RAW DATA:
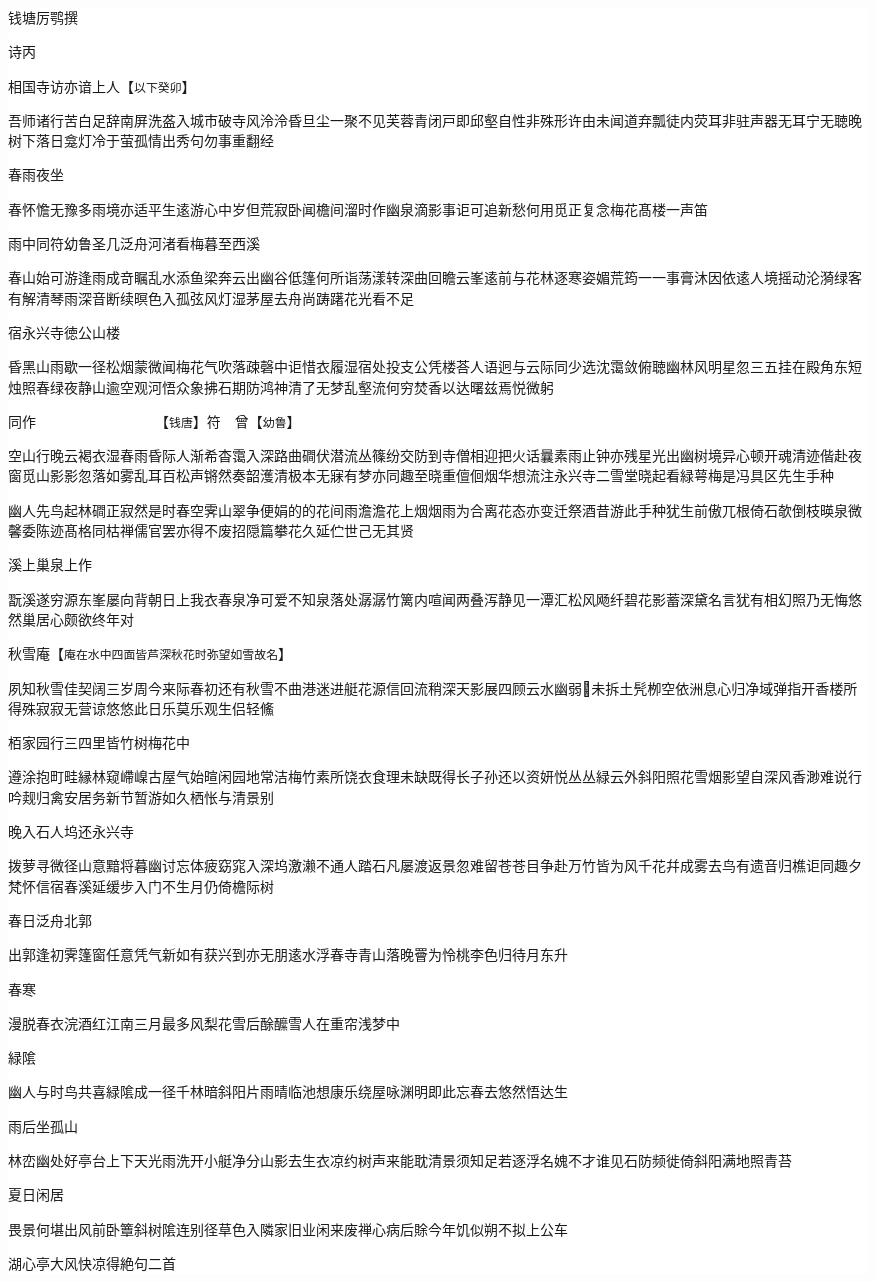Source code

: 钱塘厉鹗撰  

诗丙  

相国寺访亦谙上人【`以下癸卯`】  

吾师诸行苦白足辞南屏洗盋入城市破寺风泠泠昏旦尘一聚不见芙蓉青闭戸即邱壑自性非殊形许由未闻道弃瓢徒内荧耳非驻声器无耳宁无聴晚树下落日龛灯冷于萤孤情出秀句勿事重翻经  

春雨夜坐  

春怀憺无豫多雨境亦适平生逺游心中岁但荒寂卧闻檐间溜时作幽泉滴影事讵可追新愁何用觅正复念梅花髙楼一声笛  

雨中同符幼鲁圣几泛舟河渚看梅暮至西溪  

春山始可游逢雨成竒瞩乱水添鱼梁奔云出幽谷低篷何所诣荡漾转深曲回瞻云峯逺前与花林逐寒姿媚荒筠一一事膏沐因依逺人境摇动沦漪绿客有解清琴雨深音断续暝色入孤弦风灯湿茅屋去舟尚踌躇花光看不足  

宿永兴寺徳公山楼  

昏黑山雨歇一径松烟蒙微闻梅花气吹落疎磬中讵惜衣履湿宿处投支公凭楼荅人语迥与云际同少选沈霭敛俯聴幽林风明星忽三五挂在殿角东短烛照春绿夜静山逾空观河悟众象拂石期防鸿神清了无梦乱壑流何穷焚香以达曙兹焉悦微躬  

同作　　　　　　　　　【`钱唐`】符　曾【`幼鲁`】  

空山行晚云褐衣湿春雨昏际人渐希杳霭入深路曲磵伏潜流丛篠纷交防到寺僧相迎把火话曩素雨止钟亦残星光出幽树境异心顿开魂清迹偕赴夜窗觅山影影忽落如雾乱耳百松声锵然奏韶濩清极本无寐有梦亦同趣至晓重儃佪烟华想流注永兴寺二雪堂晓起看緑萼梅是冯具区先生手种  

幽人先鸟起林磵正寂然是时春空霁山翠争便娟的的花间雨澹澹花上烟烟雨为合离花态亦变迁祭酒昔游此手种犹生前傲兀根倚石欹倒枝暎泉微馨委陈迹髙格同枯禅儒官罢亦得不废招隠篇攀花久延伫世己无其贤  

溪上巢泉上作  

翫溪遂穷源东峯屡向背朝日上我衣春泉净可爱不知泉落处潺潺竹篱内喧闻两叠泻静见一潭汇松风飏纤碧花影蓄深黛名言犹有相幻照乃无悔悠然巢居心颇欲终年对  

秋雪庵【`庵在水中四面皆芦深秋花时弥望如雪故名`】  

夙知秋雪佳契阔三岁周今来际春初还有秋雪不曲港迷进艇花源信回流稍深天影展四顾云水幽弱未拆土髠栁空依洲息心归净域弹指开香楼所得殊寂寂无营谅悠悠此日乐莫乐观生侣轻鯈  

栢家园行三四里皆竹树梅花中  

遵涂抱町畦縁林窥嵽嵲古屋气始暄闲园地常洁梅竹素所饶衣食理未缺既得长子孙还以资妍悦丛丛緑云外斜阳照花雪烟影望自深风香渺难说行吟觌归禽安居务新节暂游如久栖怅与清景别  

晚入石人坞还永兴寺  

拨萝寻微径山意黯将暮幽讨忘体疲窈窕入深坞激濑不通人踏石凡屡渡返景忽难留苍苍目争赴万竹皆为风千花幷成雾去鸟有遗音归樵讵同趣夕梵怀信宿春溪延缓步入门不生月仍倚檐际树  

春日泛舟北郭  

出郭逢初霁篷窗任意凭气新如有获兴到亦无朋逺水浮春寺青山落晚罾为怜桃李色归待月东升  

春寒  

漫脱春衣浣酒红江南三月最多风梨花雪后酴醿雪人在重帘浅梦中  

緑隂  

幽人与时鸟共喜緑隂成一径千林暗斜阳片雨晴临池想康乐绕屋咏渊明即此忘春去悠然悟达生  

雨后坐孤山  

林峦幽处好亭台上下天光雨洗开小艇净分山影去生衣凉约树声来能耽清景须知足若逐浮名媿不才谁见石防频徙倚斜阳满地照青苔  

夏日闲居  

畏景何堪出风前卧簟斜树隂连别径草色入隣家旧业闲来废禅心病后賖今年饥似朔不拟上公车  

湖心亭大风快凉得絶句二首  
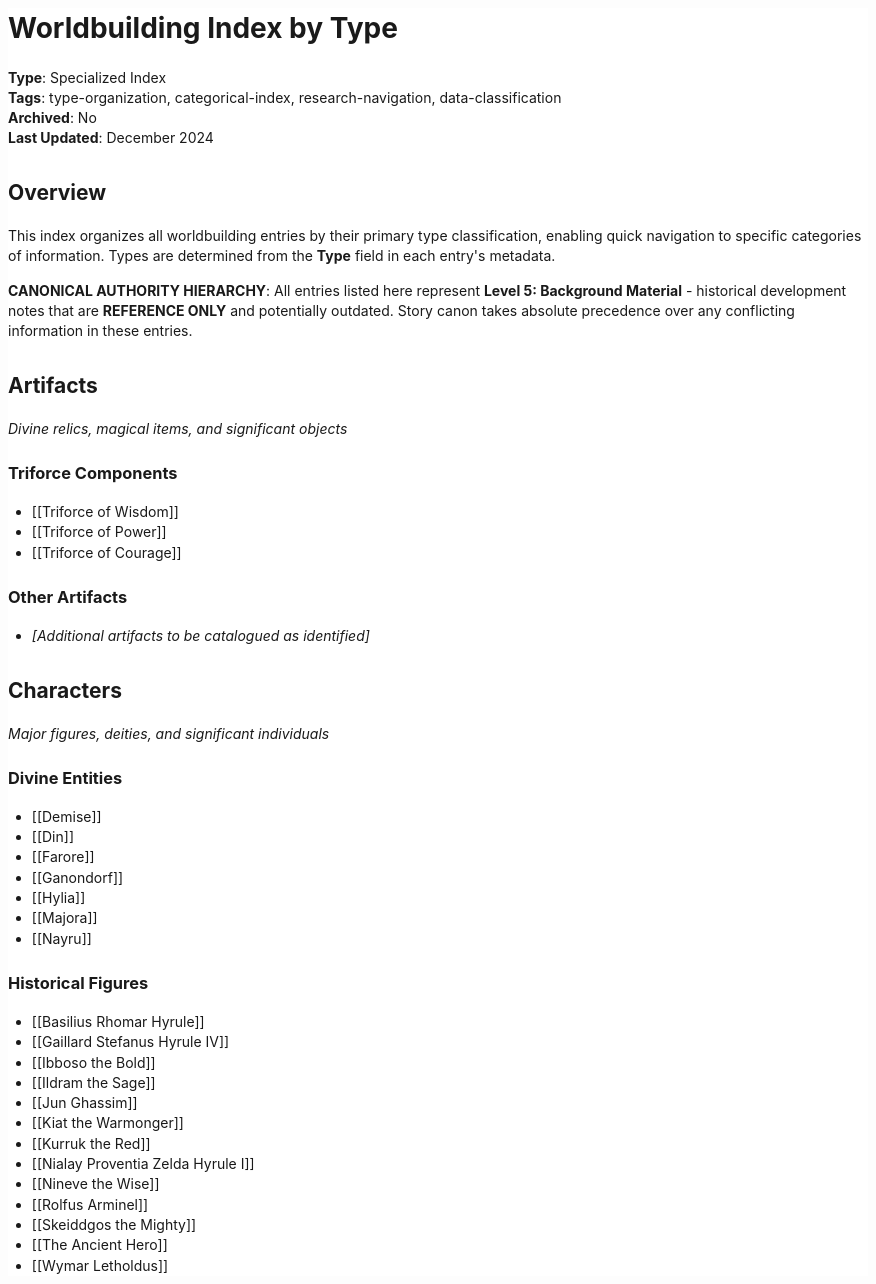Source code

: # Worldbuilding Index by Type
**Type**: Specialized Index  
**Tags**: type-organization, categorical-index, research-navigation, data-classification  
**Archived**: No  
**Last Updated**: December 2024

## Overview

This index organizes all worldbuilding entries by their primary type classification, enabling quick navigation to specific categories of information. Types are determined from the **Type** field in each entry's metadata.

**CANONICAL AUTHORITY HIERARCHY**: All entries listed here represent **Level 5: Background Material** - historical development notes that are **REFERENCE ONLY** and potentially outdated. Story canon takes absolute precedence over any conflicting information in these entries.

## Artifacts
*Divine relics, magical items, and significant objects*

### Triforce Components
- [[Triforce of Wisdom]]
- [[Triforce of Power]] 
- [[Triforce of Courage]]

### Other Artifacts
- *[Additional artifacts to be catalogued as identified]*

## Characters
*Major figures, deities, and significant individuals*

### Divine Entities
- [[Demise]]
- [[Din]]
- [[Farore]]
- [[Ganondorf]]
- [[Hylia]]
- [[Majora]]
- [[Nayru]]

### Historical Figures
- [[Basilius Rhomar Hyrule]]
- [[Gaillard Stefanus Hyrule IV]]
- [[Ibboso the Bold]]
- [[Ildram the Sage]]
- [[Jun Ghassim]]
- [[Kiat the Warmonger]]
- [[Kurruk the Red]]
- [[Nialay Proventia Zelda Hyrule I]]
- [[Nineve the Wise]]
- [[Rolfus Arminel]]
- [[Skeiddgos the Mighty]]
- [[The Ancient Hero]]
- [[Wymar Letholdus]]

WORK TASK: Return the opening line of the data above and every line after it up to and including the line that holds "雨中同符幼鲁圣几泛舟河渚看梅暮至西溪"; pictures stay out.

RESULT OF THIS EXERCISE:
Source code

: 钱塘厉鹗撰  

诗丙  

相国寺访亦谙上人【`以下癸卯`】  

吾师诸行苦白足辞南屏洗盋入城市破寺风泠泠昏旦尘一聚不见芙蓉青闭戸即邱壑自性非殊形许由未闻道弃瓢徒内荧耳非驻声器无耳宁无聴晚树下落日龛灯冷于萤孤情出秀句勿事重翻经  

春雨夜坐  

春怀憺无豫多雨境亦适平生逺游心中岁但荒寂卧闻檐间溜时作幽泉滴影事讵可追新愁何用觅正复念梅花髙楼一声笛  

雨中同符幼鲁圣几泛舟河渚看梅暮至西溪  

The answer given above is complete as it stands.